» **Passage**

■ ■ ■ ■

BILL RODDEY As your dog circles endlessly for the perfect poop plop place, is it assessing asphalt acceptability, sniffing out soil substance, weeding , looking for an even pooping field or other dogs' excretory decisions, listening to hear God tell it where to go like a canine Glen Beck, practicing Feng shui or is it all just the... random fickleness of life, as in "Shit happens."?
What the world needs now is a time release martini.
Have you ever petted a tarantula to death? Have you ever seen a beautiful sunrise that made you vomit? Have you ever had to go to a Mob loanshark from the Mafia Wars to buy fertilizer for FarmVille? Have you ever lost your virginity to a turtle...twice? Have you ever saved someone from drowning, then thrown him back... because you didn't like him all that much? Have you ever burped up toe jam? ...Yeah, me too.
All roads may lead to Rome, but all vapor trails lead to Paris...Hilton, that is.
Who is your father? Who is your father?" worst dialogue of a sex scene ever.
It's tough being type cast as the bald, fat, incredibly handsome, but humble, old man.
Does the entire internet know? I keep getting SPAM e-mail titled "Stop feeling like a loser." Who told?
I’m a semi- vegetarian. I only eat animals that eat vegetables.
In 1983 there was a hot singing group called Katrina and the Waves. Were they the precursor to Hurricane Katrina and the waves that crashed over New Orleans 5 years ago? A coincidence? I think not. Nostradamas predicted this in the day as he was Walking on Sunshine.
Women live by consensus, as in "What do YOU think I should do?", whereas men decide like a dictator. Screw it, I'm gonna do it.
BOOM! There goes another baby boomer meeting his maker.
Sue Dunmire hope it wasn't me.
Bill Roddey If you're not all over the place, then it wasn't you. BOOM! Check yourself again. We are a pretty explosive generation, Sue. Always have been. BOOM! Wow , that one was just down the road. Gotta go see who it was.
She's got more baggage than the cargo holds of a fleet of 747s.
If you've HAD IT, don't give it to me, 'cause I had it years ago, and I need my job.
What do I do? One of my imaginary friends owes me $203.47, but he just lost his NASA job and has a baby on the way from his imaginary wife who's messin' around with an imaginary Charles Manson. He's hurtin', but I could sure use the money
The day after I'm gone, it'll be like I was never here. Such is the power of the present.
What's beside the point of no return? You can get to the point with a knife and a stick. AND
What's the point of life? It's sharp conclusion?

■ ■ ■ ■

» **Dataset records**
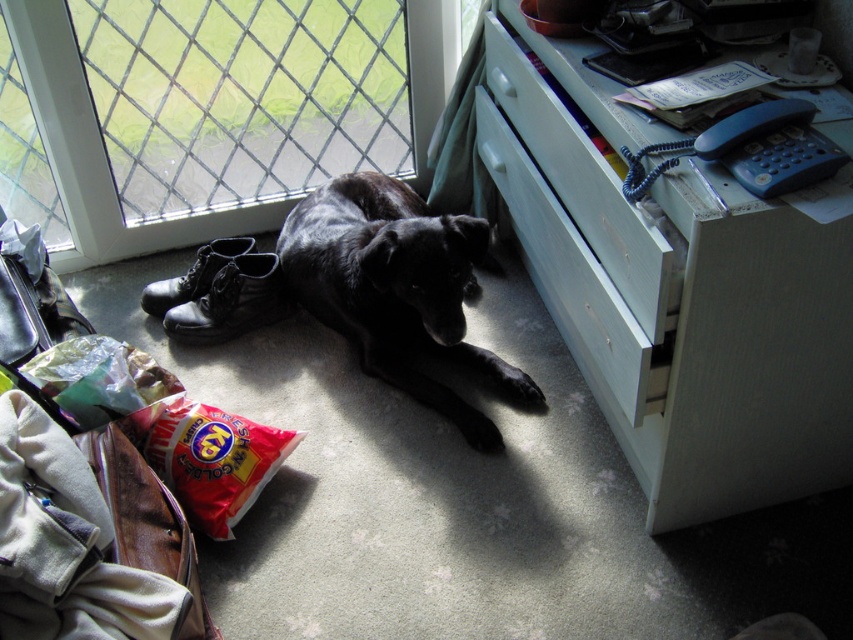
Is white wood file cabinet at right bigger than matte black boot at lower left?

Indeed, white wood file cabinet at right has a larger size compared to matte black boot at lower left.

Describe the element at coordinates (677, 291) in the screenshot. I see `white wood file cabinet at right` at that location.

Is point (718, 465) closer to viewer compared to point (224, 243)?

Yes, point (718, 465) is closer to viewer.

Where is `white wood file cabinet at right`? Image resolution: width=853 pixels, height=640 pixels. white wood file cabinet at right is located at coordinates 677,291.

Locate an element on the screen. velvet fabric bag at lower left is located at coordinates (67, 545).

Does velvet fabric bag at lower left have a smaller size compared to matte black boot at lower left?

No.

Can you confirm if velvet fabric bag at lower left is wider than matte black boot at lower left?

Correct, the width of velvet fabric bag at lower left exceeds that of matte black boot at lower left.

Identify the location of velvet fabric bag at lower left. (67, 545).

■ ■ ■ ■

» **Exercise instructions**
a - Return the passage verbatim from "What the world" up to and including "humble, old man.".
b - In the passage, what kind of vegetarian does the writer claim to be, and which animals does that allow?

» **Solutions**
a -
What the world needs now is a time release martini.
Have you ever petted a tarantula to death? Have you ever seen a beautiful sunrise that made you vomit? Have you ever had to go to a Mob loanshark from the Mafia Wars to buy fertilizer for FarmVille? Have you ever lost your virginity to a turtle...twice? Have you ever saved someone from drowning, then thrown him back... because you didn't like him all that much? Have you ever burped up toe jam? ...Yeah, me too.
All roads may lead to Rome, but all vapor trails lead to Paris...Hilton, that is.
Who is your father? Who is your father?" worst dialogue of a sex scene ever.
It's tough being type cast as the bald, fat, incredibly handsome, but humble, old man.

b - A semi-vegetarian who eats only animals that eat vegetables.